### Data to examine
══════════

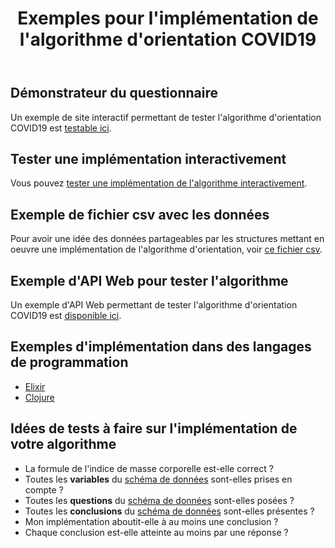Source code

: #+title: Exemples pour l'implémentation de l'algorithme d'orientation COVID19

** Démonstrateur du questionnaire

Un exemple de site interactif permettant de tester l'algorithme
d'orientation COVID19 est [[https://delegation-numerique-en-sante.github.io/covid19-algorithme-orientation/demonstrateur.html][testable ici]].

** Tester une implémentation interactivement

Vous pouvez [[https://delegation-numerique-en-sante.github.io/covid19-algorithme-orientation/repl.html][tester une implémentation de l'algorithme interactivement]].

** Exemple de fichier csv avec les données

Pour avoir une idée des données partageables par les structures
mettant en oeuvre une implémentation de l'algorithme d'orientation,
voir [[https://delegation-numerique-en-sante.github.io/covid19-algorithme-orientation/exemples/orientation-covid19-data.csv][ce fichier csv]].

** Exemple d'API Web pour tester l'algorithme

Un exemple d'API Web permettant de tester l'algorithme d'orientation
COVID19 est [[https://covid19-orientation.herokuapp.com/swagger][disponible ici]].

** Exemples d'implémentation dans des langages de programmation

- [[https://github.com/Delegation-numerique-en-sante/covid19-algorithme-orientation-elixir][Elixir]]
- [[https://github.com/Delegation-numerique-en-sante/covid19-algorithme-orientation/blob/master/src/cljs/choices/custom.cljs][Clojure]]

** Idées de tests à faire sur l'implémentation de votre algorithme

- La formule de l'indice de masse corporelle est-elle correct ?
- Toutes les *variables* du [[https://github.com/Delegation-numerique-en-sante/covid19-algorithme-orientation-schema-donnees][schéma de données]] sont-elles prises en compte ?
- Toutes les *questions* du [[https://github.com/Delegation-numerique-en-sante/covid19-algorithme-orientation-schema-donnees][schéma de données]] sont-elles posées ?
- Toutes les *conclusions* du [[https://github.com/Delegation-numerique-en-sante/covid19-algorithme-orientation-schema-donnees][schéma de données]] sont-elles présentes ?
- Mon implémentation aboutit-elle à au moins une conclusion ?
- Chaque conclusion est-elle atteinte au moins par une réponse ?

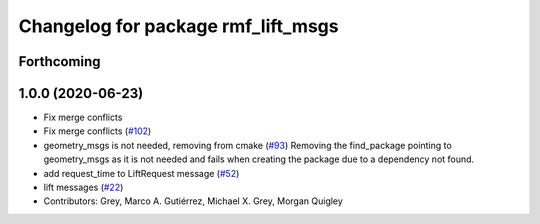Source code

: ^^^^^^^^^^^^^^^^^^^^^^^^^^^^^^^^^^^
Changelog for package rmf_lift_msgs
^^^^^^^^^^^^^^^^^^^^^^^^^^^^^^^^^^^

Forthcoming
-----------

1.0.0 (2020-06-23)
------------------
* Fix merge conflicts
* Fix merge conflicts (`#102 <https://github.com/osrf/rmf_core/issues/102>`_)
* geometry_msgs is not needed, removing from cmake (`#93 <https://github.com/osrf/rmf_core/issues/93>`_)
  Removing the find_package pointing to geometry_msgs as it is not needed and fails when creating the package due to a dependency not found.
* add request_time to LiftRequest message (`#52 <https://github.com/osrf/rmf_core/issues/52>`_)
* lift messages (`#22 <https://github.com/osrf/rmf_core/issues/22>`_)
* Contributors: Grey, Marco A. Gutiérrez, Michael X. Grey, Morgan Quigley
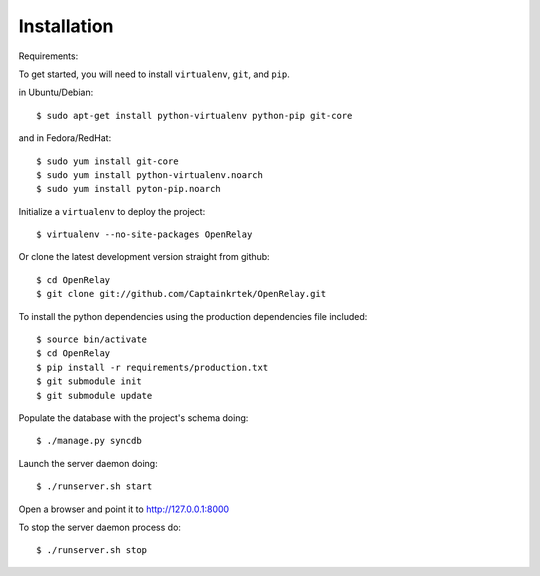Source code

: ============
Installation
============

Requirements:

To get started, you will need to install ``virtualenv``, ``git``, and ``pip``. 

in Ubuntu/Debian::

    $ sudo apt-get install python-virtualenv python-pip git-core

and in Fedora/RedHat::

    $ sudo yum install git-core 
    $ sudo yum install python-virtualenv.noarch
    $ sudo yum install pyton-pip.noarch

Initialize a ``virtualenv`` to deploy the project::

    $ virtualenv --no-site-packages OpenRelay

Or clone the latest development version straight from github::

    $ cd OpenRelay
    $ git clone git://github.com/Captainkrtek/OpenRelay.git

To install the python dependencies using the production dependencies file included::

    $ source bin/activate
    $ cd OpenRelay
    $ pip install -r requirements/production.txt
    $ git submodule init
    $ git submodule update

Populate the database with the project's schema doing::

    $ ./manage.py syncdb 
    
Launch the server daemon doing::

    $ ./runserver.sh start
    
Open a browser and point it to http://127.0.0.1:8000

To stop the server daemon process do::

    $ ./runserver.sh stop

══════════

Spot every line in the entries that includes the word "doing", and copy each one out.

Populate the database with the project's schema doing::
Launch the server daemon doing::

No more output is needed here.